───── Gespeicherte Daten ─────

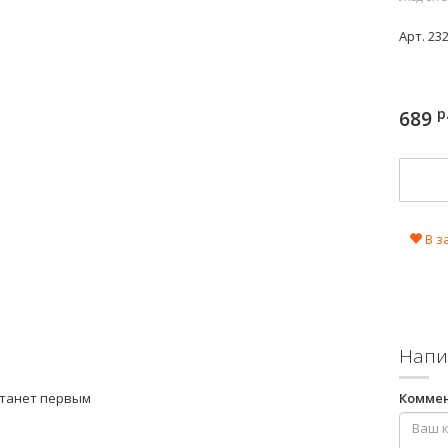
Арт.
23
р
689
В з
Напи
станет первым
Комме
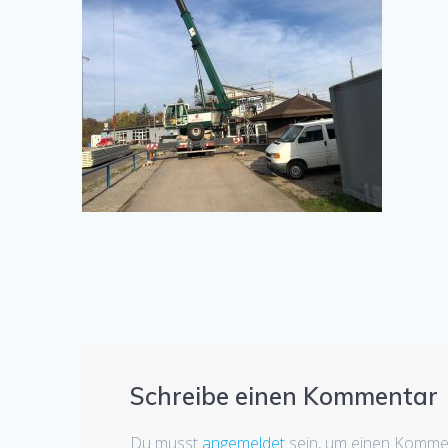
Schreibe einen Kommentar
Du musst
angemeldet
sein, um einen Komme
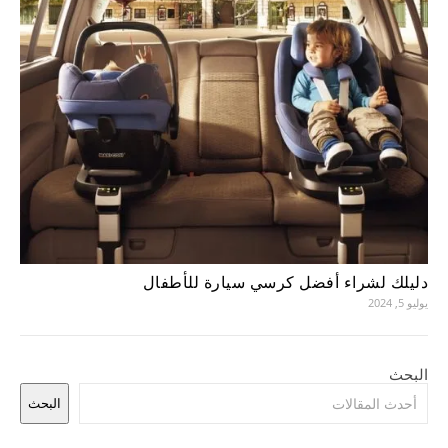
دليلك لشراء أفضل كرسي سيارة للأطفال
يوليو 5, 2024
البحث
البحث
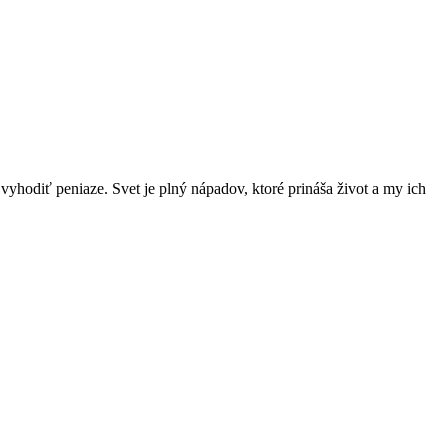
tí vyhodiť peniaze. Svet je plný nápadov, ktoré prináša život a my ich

─────

Aufgabe: Schreibe den Text aus allen Einträgen oben Zeile für Zeile unverändert nieder. Lass die Bilder in deiner Antwort weg.

Erwartete Ausgabe:
Арт.
23
р
689
В з
Напи
станет первым
Комме
Schreibe einen Kommentar
Du musst
angemeldet
sein, um einen Komme
دليلك لشراء أفضل كرسي سيارة للأطفال
يوليو 5, 2024
البحث
البحث
tí vyhodiť peniaze. Svet je plný nápadov, ktoré prináša život a my ich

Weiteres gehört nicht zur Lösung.